**ABOUT THIS EXERCISE**
What lines of the listing include the string "Left"? Show them all.

**DATA FOR THIS EXERCISE**
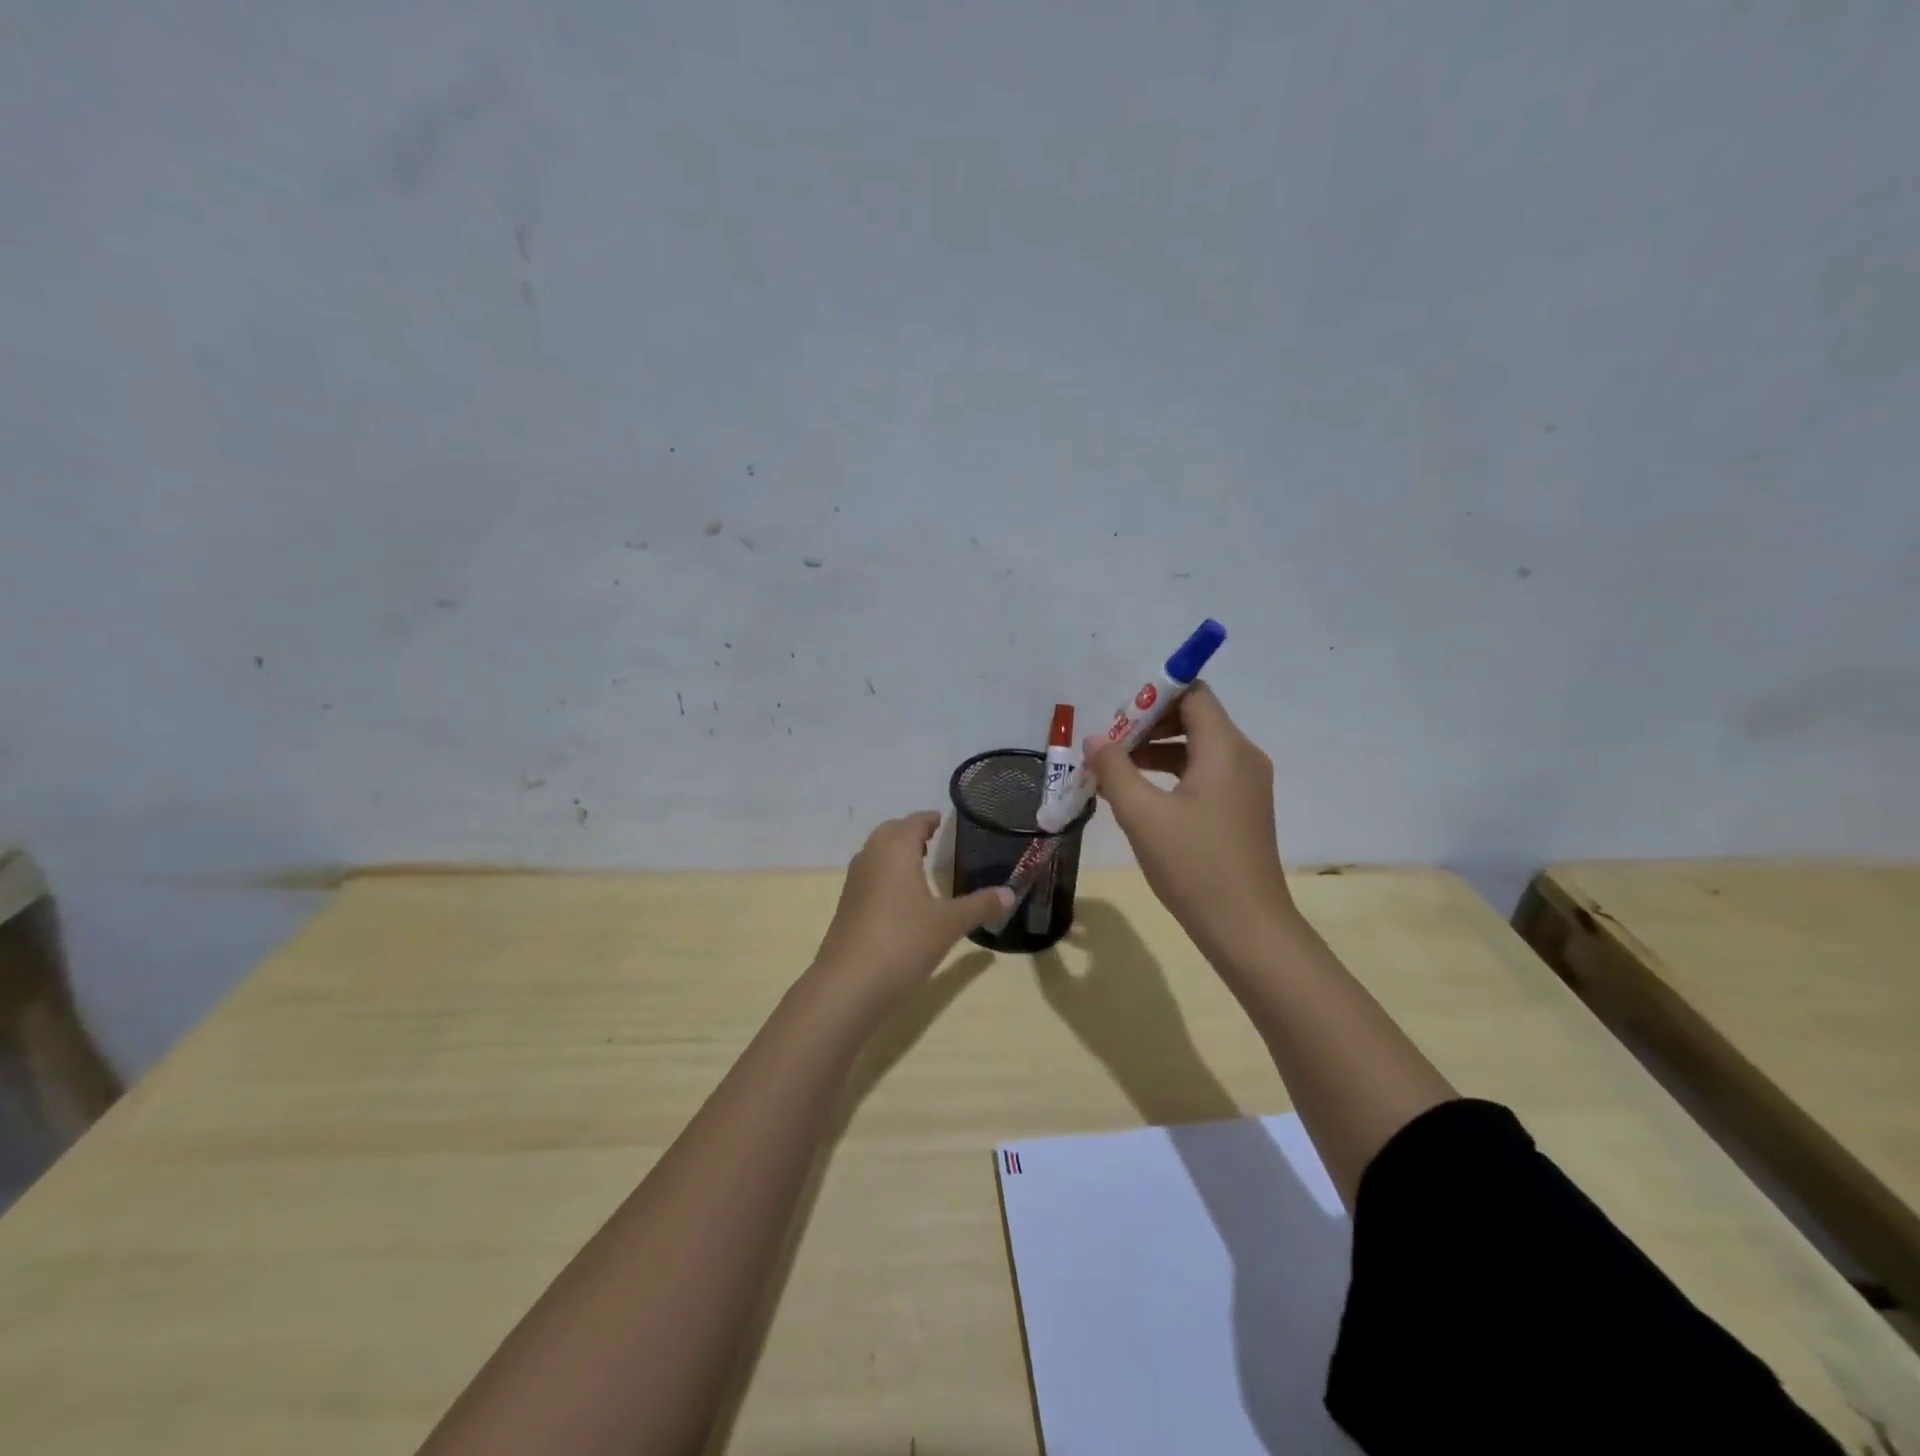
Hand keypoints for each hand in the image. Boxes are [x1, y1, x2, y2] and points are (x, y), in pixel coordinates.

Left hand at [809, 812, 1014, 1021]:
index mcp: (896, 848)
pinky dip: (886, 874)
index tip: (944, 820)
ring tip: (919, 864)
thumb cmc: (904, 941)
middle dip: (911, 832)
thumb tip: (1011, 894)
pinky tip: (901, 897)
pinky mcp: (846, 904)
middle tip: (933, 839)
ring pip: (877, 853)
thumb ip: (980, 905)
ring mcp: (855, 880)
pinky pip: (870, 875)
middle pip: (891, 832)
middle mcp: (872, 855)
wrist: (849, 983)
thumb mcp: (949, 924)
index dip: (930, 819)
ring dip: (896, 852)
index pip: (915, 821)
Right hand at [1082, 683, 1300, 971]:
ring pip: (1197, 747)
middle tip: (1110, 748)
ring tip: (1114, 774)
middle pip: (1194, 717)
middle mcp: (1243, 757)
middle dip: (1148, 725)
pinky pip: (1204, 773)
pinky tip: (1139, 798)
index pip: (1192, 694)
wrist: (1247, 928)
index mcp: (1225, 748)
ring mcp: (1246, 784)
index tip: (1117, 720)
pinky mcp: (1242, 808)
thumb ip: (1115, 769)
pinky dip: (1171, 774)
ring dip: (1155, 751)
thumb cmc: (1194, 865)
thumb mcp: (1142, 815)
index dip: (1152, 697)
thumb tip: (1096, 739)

--

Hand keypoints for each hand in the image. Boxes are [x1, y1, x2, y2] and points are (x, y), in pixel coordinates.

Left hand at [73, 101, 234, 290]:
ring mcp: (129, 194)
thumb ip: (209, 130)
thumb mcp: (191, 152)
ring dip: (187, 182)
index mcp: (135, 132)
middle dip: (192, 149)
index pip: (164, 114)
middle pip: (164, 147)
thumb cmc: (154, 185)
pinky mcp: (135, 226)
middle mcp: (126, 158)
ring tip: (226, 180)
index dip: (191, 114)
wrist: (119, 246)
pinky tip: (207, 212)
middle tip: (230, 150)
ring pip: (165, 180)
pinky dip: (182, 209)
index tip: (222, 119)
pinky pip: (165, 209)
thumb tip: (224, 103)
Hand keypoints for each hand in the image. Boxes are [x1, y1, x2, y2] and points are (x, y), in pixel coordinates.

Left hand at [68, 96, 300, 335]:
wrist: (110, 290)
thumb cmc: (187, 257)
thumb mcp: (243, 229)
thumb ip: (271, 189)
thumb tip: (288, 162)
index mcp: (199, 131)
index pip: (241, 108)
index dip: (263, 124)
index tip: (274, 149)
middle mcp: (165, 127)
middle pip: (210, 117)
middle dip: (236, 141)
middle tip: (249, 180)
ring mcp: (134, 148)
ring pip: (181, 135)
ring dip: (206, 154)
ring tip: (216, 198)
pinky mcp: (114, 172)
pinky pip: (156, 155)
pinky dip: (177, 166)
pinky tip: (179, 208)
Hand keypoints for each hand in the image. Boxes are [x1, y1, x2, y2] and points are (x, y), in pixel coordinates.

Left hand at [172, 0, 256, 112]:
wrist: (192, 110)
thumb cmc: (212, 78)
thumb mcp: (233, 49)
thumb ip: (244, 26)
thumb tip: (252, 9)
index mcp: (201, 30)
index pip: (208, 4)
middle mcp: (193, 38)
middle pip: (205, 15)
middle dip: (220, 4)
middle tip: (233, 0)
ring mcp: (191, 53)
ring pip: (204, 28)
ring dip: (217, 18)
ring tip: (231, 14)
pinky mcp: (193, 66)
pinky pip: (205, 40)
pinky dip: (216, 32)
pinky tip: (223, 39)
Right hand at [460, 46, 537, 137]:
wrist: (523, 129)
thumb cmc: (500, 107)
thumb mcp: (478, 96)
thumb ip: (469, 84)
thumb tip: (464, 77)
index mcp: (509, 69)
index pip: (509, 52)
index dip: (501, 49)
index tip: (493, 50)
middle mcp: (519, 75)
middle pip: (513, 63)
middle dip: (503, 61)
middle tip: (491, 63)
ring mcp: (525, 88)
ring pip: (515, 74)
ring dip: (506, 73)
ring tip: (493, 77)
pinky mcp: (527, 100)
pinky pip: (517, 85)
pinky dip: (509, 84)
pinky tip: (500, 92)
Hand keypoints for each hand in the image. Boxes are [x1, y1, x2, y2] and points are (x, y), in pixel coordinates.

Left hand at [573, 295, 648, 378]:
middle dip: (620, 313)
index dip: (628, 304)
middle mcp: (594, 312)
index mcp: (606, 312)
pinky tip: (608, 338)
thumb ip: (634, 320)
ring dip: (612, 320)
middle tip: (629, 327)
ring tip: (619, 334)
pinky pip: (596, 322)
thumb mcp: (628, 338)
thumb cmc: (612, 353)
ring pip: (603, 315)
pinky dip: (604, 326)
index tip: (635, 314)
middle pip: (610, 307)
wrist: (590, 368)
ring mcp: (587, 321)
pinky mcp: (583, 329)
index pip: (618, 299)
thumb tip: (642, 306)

**SOLUTION**
Left hand at [809, 812, 1014, 1021]:
Left hand at [73, 101, 234, 290]:
Left hand at [68, 96, 300, 335]:
Left hand at [172, 0, 256, 112]:
Left hand at [573, 295, 648, 378]:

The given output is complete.